++++ PROVIDED DATA
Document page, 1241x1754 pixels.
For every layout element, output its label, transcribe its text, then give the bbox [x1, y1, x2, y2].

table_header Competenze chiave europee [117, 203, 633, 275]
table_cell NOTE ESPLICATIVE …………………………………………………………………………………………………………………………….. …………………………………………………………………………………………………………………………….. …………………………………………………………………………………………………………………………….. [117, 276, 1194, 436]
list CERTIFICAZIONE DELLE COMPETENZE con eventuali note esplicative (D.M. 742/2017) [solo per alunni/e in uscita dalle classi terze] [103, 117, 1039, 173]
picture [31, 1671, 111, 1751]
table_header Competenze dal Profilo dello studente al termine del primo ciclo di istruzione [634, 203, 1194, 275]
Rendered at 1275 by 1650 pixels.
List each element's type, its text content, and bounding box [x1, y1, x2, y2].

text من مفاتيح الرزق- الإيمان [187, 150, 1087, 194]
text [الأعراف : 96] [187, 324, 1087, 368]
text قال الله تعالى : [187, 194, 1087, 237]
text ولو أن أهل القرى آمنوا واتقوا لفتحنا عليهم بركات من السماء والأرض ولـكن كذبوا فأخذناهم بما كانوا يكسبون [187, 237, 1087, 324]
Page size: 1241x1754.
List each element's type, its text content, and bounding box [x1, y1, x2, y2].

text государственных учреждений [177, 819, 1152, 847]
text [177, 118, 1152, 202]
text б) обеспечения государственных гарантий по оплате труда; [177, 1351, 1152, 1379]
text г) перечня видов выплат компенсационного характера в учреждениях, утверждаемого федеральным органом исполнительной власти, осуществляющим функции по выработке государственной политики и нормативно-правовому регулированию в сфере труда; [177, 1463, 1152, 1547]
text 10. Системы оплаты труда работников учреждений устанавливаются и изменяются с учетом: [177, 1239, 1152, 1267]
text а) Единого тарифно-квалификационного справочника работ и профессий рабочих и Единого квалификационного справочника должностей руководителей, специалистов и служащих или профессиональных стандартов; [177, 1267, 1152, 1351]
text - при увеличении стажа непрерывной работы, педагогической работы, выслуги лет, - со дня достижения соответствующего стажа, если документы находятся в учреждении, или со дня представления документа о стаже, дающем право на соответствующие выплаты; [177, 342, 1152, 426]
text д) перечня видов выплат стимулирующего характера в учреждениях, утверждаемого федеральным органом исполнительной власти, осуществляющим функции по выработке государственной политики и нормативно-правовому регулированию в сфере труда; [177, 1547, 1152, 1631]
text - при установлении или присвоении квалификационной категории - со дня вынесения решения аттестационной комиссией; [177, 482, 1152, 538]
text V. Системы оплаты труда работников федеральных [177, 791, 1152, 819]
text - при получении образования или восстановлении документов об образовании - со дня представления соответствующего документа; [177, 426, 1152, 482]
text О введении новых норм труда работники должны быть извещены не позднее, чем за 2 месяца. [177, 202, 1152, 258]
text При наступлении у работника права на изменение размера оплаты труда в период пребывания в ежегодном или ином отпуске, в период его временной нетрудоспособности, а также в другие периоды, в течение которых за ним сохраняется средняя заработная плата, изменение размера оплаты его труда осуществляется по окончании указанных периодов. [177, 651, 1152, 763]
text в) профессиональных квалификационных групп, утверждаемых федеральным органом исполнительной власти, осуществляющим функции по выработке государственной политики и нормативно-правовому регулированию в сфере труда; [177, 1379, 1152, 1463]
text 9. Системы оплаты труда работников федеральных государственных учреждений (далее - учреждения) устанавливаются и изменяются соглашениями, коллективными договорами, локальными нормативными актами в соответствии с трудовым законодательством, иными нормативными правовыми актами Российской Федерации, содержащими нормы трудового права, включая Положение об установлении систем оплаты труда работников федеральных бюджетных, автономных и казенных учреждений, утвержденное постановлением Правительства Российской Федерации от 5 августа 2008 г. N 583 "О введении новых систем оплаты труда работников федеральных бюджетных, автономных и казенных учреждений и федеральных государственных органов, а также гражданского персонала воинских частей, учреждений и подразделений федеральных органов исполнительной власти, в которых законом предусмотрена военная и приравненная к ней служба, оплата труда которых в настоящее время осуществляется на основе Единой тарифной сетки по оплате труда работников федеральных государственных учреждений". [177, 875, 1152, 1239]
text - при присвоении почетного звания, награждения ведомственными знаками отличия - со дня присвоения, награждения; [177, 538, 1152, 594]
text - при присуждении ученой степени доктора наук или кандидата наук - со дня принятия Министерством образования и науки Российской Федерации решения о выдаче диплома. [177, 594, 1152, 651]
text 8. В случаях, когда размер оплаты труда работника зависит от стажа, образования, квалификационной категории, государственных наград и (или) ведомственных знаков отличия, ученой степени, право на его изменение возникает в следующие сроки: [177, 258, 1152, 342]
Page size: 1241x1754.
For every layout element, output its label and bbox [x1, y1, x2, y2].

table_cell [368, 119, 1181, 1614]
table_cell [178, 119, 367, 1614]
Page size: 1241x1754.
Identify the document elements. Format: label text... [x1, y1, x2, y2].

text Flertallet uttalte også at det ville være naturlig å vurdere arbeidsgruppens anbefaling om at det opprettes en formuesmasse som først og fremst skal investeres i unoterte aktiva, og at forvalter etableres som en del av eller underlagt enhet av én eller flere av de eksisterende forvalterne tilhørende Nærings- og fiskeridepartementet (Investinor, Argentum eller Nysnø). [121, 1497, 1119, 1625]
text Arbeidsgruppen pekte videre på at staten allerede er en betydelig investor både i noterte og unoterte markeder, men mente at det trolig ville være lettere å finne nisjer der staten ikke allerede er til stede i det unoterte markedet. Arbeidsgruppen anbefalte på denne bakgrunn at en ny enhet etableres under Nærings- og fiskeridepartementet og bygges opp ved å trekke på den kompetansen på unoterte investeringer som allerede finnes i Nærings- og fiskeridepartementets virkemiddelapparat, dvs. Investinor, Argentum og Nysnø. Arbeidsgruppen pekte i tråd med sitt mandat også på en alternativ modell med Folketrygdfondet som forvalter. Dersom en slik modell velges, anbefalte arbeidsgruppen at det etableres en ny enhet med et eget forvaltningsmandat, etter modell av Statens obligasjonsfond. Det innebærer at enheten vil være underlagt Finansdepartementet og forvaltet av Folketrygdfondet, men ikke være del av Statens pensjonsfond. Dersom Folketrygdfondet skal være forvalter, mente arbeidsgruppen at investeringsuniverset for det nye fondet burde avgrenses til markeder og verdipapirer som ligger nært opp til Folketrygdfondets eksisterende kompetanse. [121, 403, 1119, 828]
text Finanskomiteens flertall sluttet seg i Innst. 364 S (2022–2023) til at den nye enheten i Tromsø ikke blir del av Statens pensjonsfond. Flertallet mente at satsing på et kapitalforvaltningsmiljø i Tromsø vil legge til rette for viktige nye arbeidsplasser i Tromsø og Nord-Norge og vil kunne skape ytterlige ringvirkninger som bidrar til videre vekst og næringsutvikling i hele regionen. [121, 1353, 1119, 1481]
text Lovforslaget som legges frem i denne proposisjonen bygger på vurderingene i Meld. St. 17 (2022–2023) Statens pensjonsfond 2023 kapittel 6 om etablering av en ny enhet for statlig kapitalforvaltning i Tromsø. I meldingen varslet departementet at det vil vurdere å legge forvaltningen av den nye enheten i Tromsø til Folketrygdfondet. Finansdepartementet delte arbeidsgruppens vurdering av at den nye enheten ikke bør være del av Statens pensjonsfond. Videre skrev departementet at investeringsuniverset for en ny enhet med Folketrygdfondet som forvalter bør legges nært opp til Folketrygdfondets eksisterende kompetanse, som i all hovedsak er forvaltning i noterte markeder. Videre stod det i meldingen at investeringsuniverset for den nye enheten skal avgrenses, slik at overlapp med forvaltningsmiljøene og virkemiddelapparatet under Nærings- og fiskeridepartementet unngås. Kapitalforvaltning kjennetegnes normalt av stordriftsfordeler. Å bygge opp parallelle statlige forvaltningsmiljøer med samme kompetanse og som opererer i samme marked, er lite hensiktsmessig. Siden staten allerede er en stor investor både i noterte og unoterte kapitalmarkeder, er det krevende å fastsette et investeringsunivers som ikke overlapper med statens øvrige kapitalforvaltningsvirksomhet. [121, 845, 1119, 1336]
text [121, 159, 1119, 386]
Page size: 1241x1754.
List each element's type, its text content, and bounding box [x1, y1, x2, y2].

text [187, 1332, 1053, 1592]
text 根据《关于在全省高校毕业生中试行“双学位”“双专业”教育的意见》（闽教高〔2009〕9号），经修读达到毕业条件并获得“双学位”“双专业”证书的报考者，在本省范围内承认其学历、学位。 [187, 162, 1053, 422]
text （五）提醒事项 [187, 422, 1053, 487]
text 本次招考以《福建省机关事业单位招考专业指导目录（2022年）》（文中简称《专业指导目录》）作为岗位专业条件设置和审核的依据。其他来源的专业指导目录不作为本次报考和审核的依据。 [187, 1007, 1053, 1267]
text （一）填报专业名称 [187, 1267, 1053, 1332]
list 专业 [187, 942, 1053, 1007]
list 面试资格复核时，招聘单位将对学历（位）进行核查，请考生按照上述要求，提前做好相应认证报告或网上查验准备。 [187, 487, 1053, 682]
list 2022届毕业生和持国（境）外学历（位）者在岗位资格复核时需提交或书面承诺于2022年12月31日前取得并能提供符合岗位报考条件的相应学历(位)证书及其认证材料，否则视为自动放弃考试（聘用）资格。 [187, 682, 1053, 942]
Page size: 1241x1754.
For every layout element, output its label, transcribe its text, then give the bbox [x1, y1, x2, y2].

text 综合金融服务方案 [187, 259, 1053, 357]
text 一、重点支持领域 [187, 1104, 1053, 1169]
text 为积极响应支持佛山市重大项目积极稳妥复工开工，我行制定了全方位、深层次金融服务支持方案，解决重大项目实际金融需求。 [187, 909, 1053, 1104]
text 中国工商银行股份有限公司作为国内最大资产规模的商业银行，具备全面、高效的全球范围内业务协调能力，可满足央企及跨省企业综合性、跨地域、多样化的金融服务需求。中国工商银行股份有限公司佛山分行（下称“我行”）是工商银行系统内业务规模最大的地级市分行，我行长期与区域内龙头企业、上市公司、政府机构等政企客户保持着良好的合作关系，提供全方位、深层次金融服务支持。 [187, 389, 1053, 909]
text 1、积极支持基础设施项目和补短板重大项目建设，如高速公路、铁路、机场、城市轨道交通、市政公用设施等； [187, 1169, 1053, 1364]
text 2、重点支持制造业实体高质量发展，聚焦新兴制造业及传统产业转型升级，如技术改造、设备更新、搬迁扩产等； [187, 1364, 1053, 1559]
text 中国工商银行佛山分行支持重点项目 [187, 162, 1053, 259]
++++++++
TASK DIRECTIONS =>
Each line containing the word "стажа" must be pulled from the listing and copied.

EXERCISE RESULT =>
text - при увеличении стажа непрерывной работы, педагогической работы, выслуги лет, - со дня достижения соответствующего стажа, если документы находятся в учреждении, или со дня представления документа о стаже, дающем право на соответствующие выплаты; [177, 342, 1152, 426]
text 8. В случаях, когда размер оплаты труда работника зависит от стажа, образования, квалификационной категории, государственных наград и (или) ведомственных знаков отличия, ученой степени, право на его изменение возникает в следующие сроки: [177, 258, 1152, 342]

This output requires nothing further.